Alpern fielded questions from the audience afterward, discussing what the future held for the school, as well as his own future plans.
Harold Mancusi-Ungaro, MD ’74, the outgoing president of the Association of Yale Alumni in Medicine (AYAM), introduced the incoming president, Lillian Oshva, MD ’96, and also presented the distinguished alumni awards to Leo M. Cooney Jr., MD ’69, and Douglas Berv, MD ’74, for their exceptional service within the YSM community. Mancusi-Ungaro also thanked past AYAM president Richard Kayne, MD ’76, for his ongoing efforts to assist and serve the YSM community as an alumnus.
When Mancusi-Ungaro finished speaking, Alpern had a surprise gift prepared: a Yale pen crafted by Scott Strobel, PhD, the Henry Ford II Professor of Molecular Biophysics and Biochemistry and deputy provost of Yale University for teaching and learning. The wood, Alpern said, had been gotten from trees taken down around Yale.
From there, alumni attended a number of different events, including panels of YSM alumni discussing the paths their careers took after Yale, and lectures by faculty. Two panels each followed the experiences of three alumni from different classes following their graduation from YSM, and titled: “Paths we’ve traveled within medicine.” The first was comprised of Jessica Haberer, MD ’99, MS, Lisa Ragen Ide, MD ’89, MPH, and Robert M. Kolodner, MD ’74. The second consisted of Richard Awdeh, MD ’04, Elly Barry, MD ’99, and Doug Webber, MD ’84. Both saw the panelists interact with each other, as well as the audience, in exploring what about Yale had been so special.
The panels were Kirkpatrick’s favorite part of the reunion. “Hearing from the older and younger alumni was very enjoyable, and also helped crystalize how the education we received at YSM shaped our careers. It made us more flexible and willing to change in order to fill unmet needs in society. It made us leaders.”
Kirkpatrick spoke during the second panel, attesting to how her own career was shaped by peers and mentors at Yale, and summarized her thoughts via email: “I found psychiatry very interesting, and considered pursuing it as a career. In my day, however—I’m Class of ’74, like Dr. Kolodner and Dr. Berv—Yale was very heavily influenced by the Freudian school.

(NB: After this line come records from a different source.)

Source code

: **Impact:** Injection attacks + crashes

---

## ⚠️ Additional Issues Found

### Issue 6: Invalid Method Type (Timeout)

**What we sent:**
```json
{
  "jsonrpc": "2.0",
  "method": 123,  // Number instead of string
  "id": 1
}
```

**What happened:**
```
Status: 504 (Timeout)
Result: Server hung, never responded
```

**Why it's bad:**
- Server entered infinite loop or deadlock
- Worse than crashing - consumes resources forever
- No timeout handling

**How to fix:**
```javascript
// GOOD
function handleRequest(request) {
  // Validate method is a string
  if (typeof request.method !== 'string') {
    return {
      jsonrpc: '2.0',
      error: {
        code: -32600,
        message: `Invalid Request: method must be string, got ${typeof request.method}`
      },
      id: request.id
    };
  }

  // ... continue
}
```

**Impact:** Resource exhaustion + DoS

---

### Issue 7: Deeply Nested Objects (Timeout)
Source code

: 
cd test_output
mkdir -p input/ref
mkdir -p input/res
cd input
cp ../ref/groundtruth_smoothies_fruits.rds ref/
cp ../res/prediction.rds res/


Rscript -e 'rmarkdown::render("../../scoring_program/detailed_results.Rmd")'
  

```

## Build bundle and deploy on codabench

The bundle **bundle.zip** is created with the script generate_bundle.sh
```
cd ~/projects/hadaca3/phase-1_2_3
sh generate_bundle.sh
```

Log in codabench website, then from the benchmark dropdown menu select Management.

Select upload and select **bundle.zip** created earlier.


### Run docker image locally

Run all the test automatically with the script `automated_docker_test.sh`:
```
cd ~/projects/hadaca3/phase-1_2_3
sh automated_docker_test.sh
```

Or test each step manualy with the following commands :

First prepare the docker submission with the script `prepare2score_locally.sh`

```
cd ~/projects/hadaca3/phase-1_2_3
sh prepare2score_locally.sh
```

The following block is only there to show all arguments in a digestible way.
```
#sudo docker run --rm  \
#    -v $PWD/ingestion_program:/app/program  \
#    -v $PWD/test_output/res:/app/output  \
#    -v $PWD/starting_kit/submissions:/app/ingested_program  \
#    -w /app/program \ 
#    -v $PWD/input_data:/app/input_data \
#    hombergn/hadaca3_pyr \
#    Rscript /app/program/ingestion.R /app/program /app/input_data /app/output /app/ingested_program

There was clearly the perception that this wasn’t particularly relevant to the Black community, since the dominant parent was the mother. So, I looked for a specialty where psychiatry would satisfy an unmet need, and went into oncology instead. Oncology patients were often in need of psychiatric care and very reluctant to seek psychiatric care or share their anxieties with family and friends. As an oncologist, I was able to give the psychological support that patients needed, especially when dealing with the issues of death and dying. Providing that psychological support gave me just as much satisfaction and gratitude from the patients as healing the cancer. I was able to teach my students and fellows that psychological support was important to the healing process in cancer patients.”
Lectures by Suchitra Krishnan-Sarin, PhD, professor of psychiatry, and Carla Rothlin, PhD, associate professor of immunobiology and of pharmacology, offered alumni opportunities to connect with some of the research currently unfolding at YSM. Krishnan-Sarin’s lecture covered some of the observations she’d made and conclusions she’d reached into the addictive properties of vaping. The subject of Rothlin’s lecture was based on her research, too, and covered cellular death and its utility within organisms.
Following the day’s intellectual fare, the alumni convened to their various class dinners. The Class of ’69 were recognized with induction into the Kushlan Society in a special ceremony at their dinner. As the night wore on, attendees reflected with warmth on the school that had helped shape them, and so ensured that future classes would be able to similarly enjoy the site where so many dreams began.